As of June 1, Henry will have dual roles. He will continue as TPP Program Manager and also serve as FreightWaves’ vice president of carrier profitability. In this role, he will enhance the data and features offered through the FreightWaves SONAR freight intelligence platform, promoting SONAR features specifically for North American truckload carriers. Jack Porter will remain as TPP managing director, and will work closely with Henry to achieve growth targets, enhance group meeting content, and strategic direction.
This new partnership between TCA and FreightWaves further fuels TCA’s membership growth and enhances active participants in the TCA Profitability Program, according to TCA Chairman Josh Kaburick, who said the outlined goal is to increase TPP participants to 2,000 by the end of 2025. In addition to the value of a larger pool of participants, especially for the curation of best practices and new initiatives, TCA and FreightWaves will be emphasizing the importance of increased technological sophistication of member companies.
In addition, FreightWaves and TCA will conduct research to improve the efficiency and profitability of North American trucking companies and their related supply chain partners.
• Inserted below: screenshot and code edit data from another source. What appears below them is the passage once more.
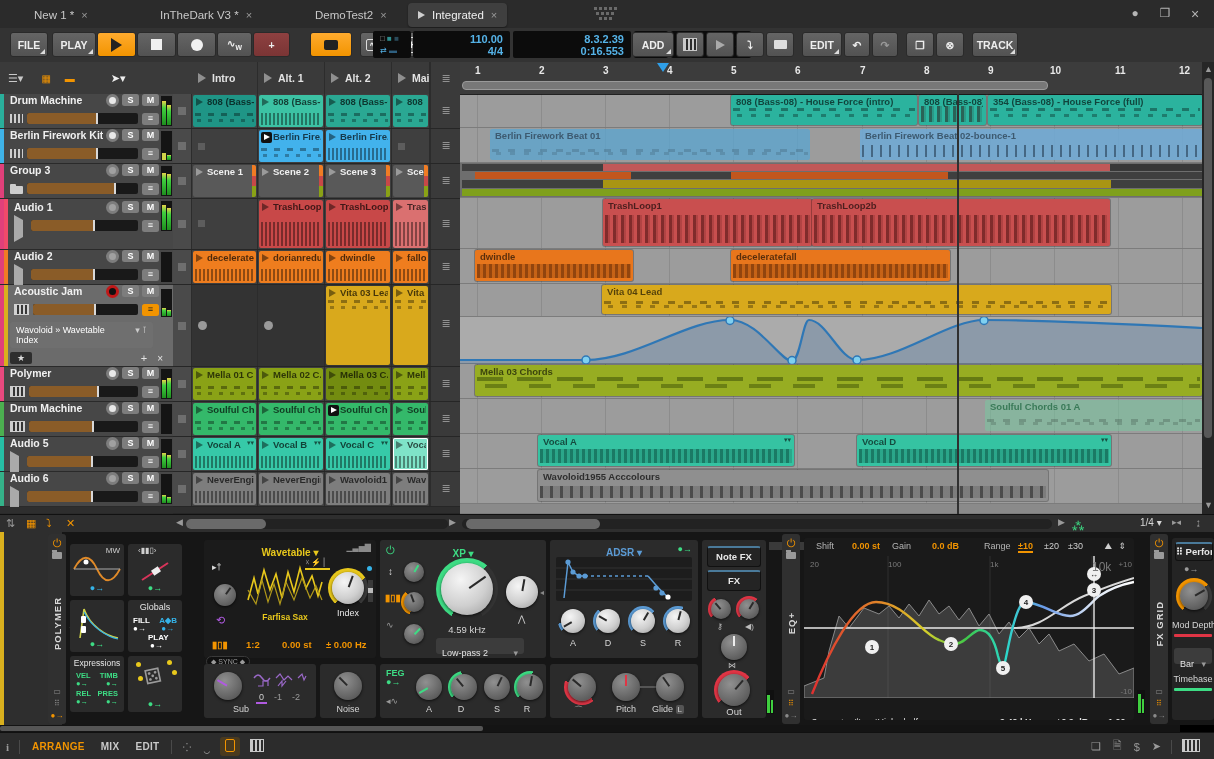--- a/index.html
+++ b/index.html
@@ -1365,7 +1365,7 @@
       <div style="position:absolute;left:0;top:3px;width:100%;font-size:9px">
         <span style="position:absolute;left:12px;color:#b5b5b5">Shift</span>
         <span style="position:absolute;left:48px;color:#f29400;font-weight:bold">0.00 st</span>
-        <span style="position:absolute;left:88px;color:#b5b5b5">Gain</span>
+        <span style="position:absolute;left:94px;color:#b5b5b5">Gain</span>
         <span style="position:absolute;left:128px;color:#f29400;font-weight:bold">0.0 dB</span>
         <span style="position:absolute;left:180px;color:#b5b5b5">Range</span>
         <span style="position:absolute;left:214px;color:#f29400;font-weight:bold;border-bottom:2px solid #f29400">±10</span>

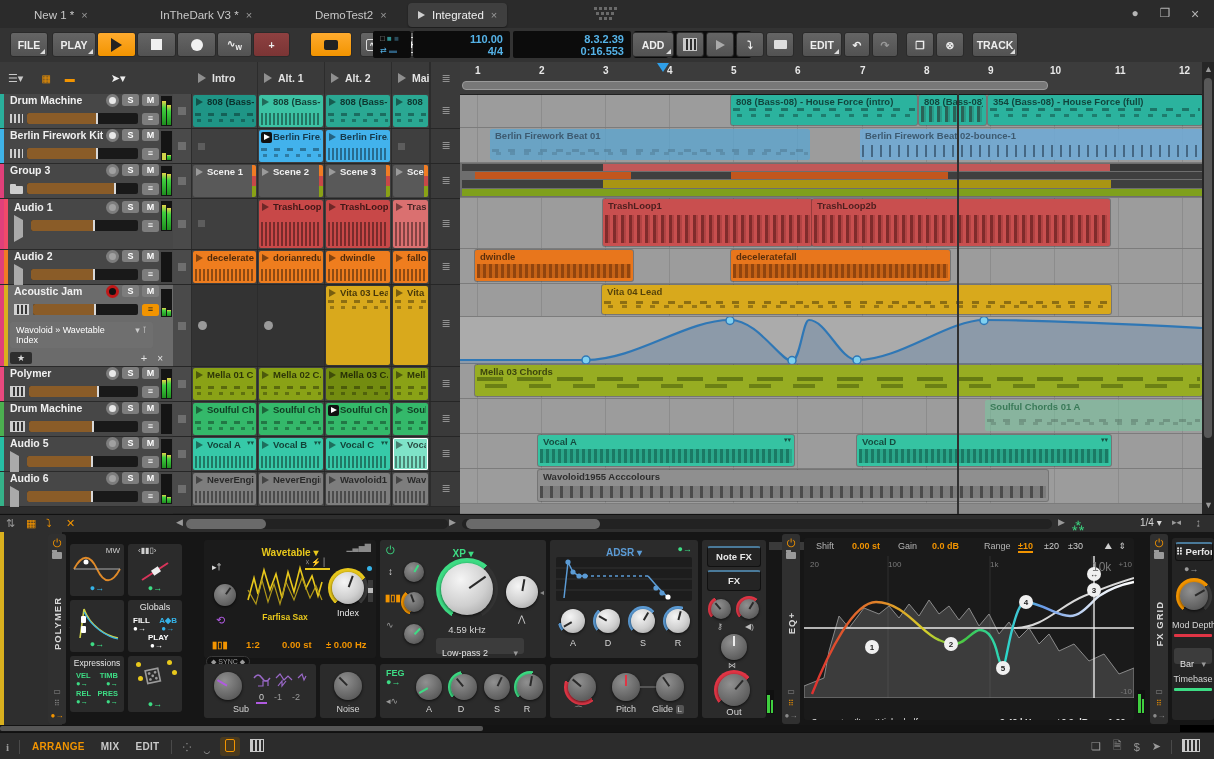--- a/index.html
+++ b/index.html
@@ -117,7 +117,7 @@
   .ring{position:absolute;border-radius:50%;}
   .dlabel{position:absolute;font-size:9px;color:#d5d5d5;text-align:center;white-space:nowrap;}
   .olabel{color:#f29400;font-weight:bold;font-size:9.5px;}
-  .drop{position:absolute;background:#3c3c3c;border-radius:3px;color:#e5e5e5;font-size:9px;line-height:15px;padding:8px 6px;box-sizing:border-box;}
+  .drop{position:absolute;background:#3c3c3c;border-radius:3px;color:#e5e5e5;font-size:9px;line-height:15px;padding:0 6px;box-sizing:border-box;}
   .drop:after{content:"▾";float:right;color:#999;}
   .fxbtn{position:absolute;background:#242424;border:1px solid #111;border-top:2px solid #4a7a9a;border-radius:3px;color:#e8e8e8;font-size:9.5px;font-weight:bold;text-align:center;}
   .gmeter{position:absolute;width:8px;display:flex;align-items:flex-end;gap:1px;background:#101010;padding:1px;box-sizing:border-box;}

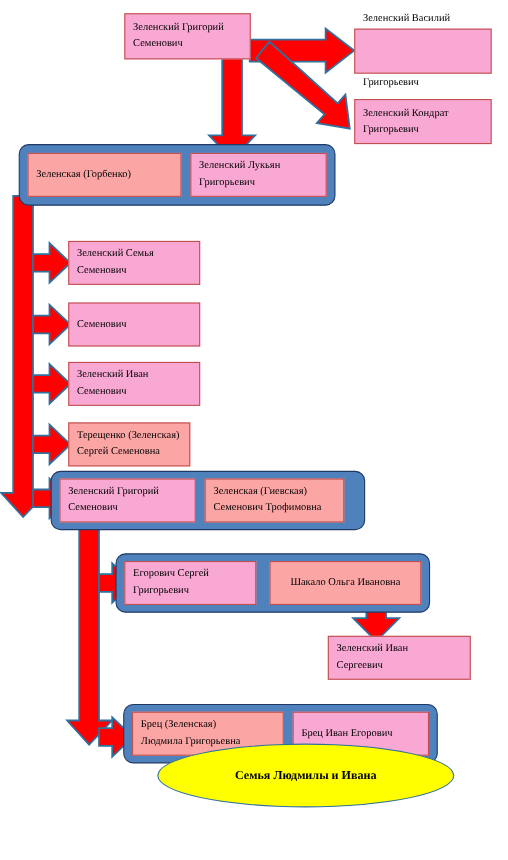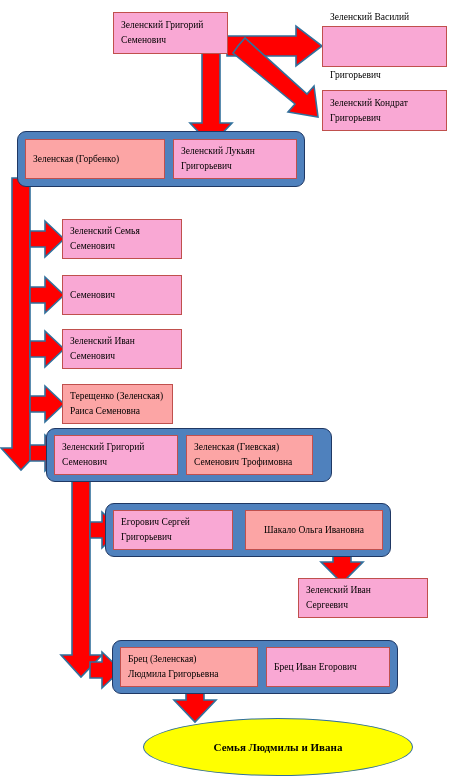--- a/index.html
+++ b/index.html
@@ -131,7 +131,7 @@
 
   <div class="node peach" style="left:62px;top:384px;width:111px;height:40px;">
     <span>Терещенко (Зеленская)</span>
-    <span>Раиса Семеновна</span>
+    <span>Сергей Семеновна</span>
   </div>
 
   <div class="couple" style="left:46px;top:428px;width:286px;height:54px;"></div>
Quarterly research objectives will be established to leverage FreightWaves’ growing datasets and its data scientists. TCA’s gvernment affairs team will work closely with FreightWaves staff to establish the research objectives.
Also, the two organizations have developed an incentive program, exclusively for TPP participants, to use the FreightWaves SONAR platform free for six months (limit of one SONAR seat per member, non-API access) that began June 1 and will end November 30. Carriers that join TPP after June 1, will receive access to SONAR beginning on their join date, and ending on November 30, 2019. Current TPP participants are strongly encouraged to activate their trial in order to maximize their evaluation period before the November 30 deadline.
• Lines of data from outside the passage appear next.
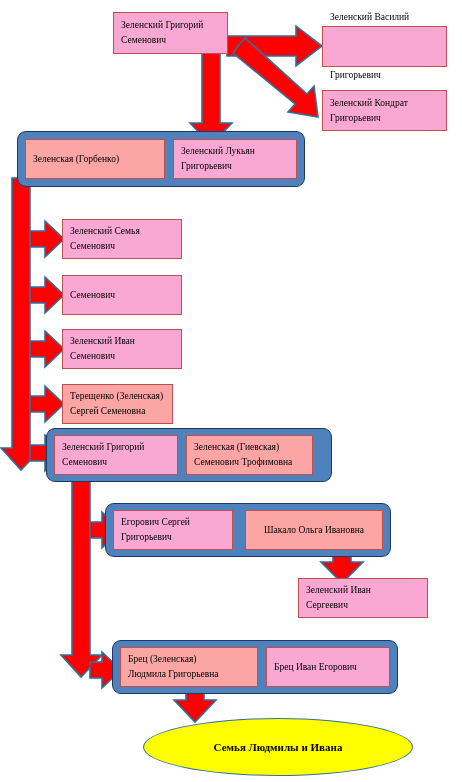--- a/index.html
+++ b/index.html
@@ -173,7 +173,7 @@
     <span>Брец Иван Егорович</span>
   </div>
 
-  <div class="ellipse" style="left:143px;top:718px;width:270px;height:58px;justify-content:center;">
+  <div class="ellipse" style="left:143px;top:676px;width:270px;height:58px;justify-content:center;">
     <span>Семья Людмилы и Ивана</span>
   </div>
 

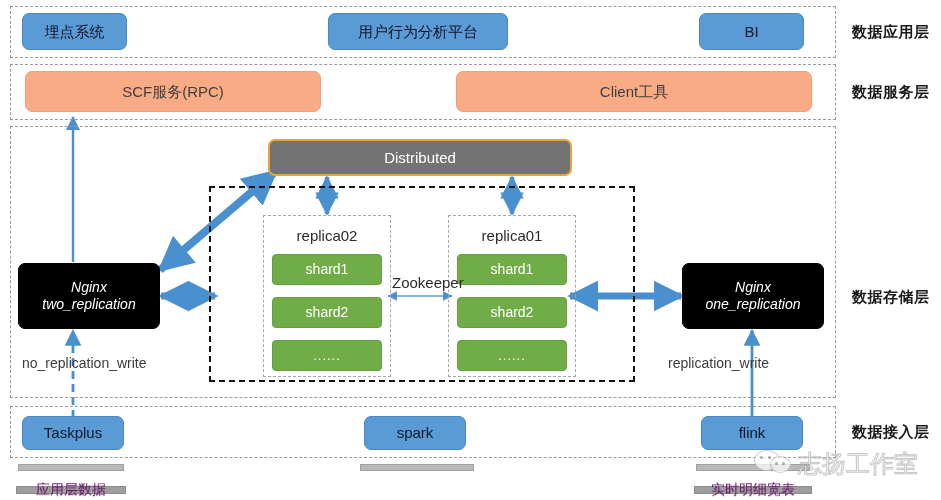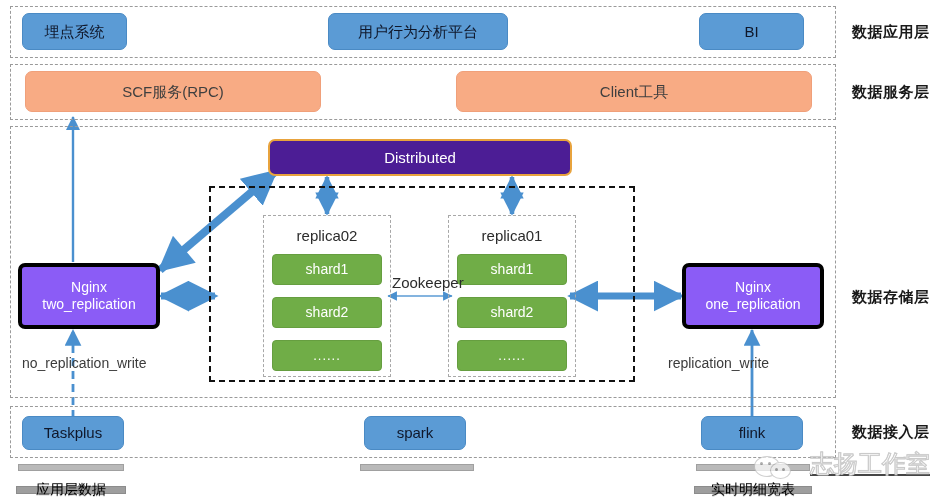--- a/index.html
+++ b/index.html
@@ -67,7 +67,7 @@
     font-size: 14px;
   }
   .node.green-dist {
-    background: #4c1d95;
+    background: #737373;
     border: 2px solid #e8a33d;
     color: #ffffff;
     font-size: 15px;

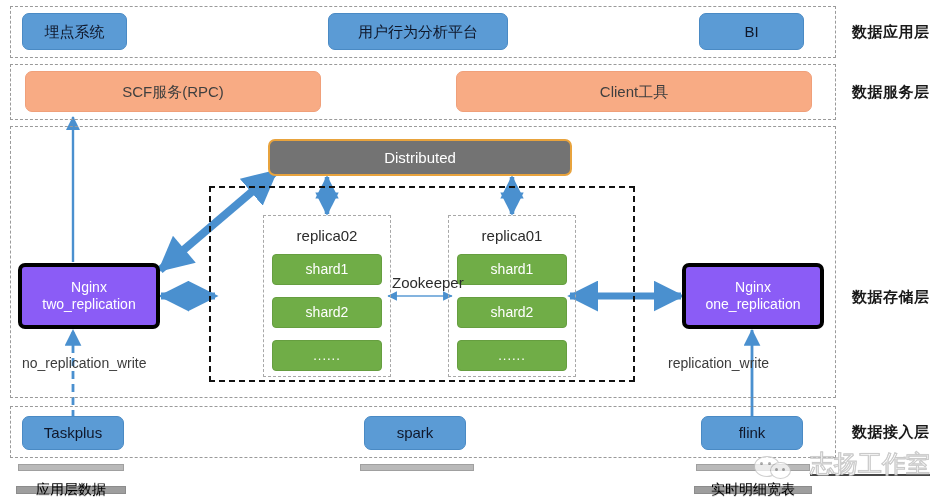--- a/index.html
+++ b/index.html
@@ -61,10 +61,11 @@
     font-size: 15px;
   }
   .node.orange {
-    background: #8b5cf6;
-    border: 4px solid #000000;
+    background: #000000;
+    border: 1px solid #000000;
     color: #ffffff;
     font-size: 14px;
+    font-style: italic;
   }
   .node.green-dist {
     background: #737373;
“Having previously established a close working relationship with TCA, this acquisition and partnership was the logical extension to build on each other’s strengths,” said FreightWaves’ Founder and CEO Craig Fuller. “TCA has established the premier benchmarking and knowledge-sharing platform in trucking. Our goal is to add features, services and data to enhance the value for current and future TPP participants. If you are a truckload carrier, this service is a no-brainer.”
“FreightWaves has carved out a unique position in the North American transportation industry as the data and content provider of choice,” said Kaburick, who is CEO of Trekker Group of Companies. “The TCA Profitability Program is an exceptionally valuable service for participating carriers. Just like any other business, it is imperative that TPP stays relevant, and expands its services available to carriers of all sizes.”